Popo's still missing. We aren't close, but I've known her since second grade, even before we were classmates. We've been classmates since the third grade until she moved to a different high school. We had called each other on the phone where I discovered her nickname is Nikki and she discovered mine is Geno. We teased each other every time we interacted, and she would have that mocking look on her face. She borrowed my Wild Thornberries shirt and never returned it, but I've always been fond of her. I made her write in all my slam books, which I still keep to this day. I used to know by heart her birthday. I still remember her full name. Her younger sister used to be my cadet, and we had fun times in high school. I know they have a younger sister, and it has always amused me (and most people I know) that they all look so much alike. I've seen their parents, and I know they look a lot like their mother.

We stopped talking in high school. But she's just too real. It's natural to feel this concerned.
They say she is suffering from depression these past months. Reading her blog from the link a batchmate of ours posted on her timeline (and Popo had placed on her Fb profile) confirms this and other things. She's exactly the type of girl I've been hoping to be friends with: the reflective, rational intellectual with a lot of feelings. I've noticed before that we were interested in the same books. She's the type who reads long philosophy, science and theology books for the fun of learning. She once liked a GMO quote I posted in Goodreads from a Richard Dawkins book. She's the type who enjoys deconstructing the tropes and themes in movies (I suspect in novels and short stories, too). We also share the same work ethics, financial philosophy and the same self-improvement attitude. Only, she's much too hard on herself. And she speaks French.
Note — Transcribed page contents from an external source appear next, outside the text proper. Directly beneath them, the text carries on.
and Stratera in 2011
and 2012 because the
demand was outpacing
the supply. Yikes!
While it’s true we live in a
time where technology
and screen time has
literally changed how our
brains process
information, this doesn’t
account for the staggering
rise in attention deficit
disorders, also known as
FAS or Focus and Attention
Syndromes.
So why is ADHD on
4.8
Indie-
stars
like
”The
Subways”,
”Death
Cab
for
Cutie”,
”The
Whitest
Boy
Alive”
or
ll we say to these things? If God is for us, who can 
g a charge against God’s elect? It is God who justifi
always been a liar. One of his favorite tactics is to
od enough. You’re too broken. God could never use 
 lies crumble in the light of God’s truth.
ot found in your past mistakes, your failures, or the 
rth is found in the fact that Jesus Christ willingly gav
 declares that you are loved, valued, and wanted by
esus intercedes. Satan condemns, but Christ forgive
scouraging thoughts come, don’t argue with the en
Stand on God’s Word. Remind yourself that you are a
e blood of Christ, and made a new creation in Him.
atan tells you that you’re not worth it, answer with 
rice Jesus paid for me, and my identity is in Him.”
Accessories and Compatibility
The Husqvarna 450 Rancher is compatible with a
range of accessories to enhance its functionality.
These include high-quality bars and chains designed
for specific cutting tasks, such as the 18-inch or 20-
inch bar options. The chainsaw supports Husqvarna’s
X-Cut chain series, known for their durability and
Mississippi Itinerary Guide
She has written things I understand only too well-- things I've pondered over and felt for years, things I've discovered and experienced, things I'm still trying to accept, things I've also fantasized. It's all too similar! I hoped there was someone out there who understood, and finally here she is, close enough but beyond reach.
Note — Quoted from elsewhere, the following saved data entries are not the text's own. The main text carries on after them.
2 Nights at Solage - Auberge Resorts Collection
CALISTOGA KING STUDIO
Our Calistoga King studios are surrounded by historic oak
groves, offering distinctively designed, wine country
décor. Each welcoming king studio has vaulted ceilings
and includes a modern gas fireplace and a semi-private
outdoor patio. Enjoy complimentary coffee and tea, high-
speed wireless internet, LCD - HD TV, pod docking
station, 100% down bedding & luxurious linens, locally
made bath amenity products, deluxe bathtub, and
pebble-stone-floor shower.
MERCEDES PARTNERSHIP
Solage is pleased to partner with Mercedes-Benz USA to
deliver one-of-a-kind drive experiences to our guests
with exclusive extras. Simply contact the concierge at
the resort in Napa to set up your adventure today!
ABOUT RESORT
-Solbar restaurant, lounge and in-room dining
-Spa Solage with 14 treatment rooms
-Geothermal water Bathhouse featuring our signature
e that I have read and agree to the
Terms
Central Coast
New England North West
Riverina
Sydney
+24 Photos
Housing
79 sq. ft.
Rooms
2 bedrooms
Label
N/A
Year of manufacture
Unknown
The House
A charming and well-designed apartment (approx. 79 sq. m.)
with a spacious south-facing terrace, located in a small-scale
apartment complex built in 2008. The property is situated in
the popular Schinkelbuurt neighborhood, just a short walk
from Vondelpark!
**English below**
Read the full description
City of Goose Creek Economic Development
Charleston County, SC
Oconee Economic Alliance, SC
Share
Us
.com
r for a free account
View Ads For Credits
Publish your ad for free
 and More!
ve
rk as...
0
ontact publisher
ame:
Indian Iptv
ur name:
What concerns me the most is that she's Christian, and I'm sure the real deal. Not that Christians aren't allowed to be depressed. It's that even when you have seen the light and the beauty, and know by heart the certainty and faithfulness of His everlasting love, you can still get lodged in that bottomless pit of despair. This truth I've come to understand very well, after years of naive misconception.

Christianity doesn't magically shield from heartbreaks and disappointments and sadness. It may not even get you through the pain. But it's knowing, even without seeing or feeling, that beyond the suffering, there is comfort, there is hope, there is joy, and you are loved, and have never been left alone. It's understanding not, but knowing there's a purpose and that His sovereignty lets nothing come to waste. It's gratefulness that your imperfections and mistakes will not send you to hell, because you can never do anything right. It's assurance that your faith is sufficient to Him, for his yoke is easy and his burden light. And nothing, not even suicide, can snatch you from His hand.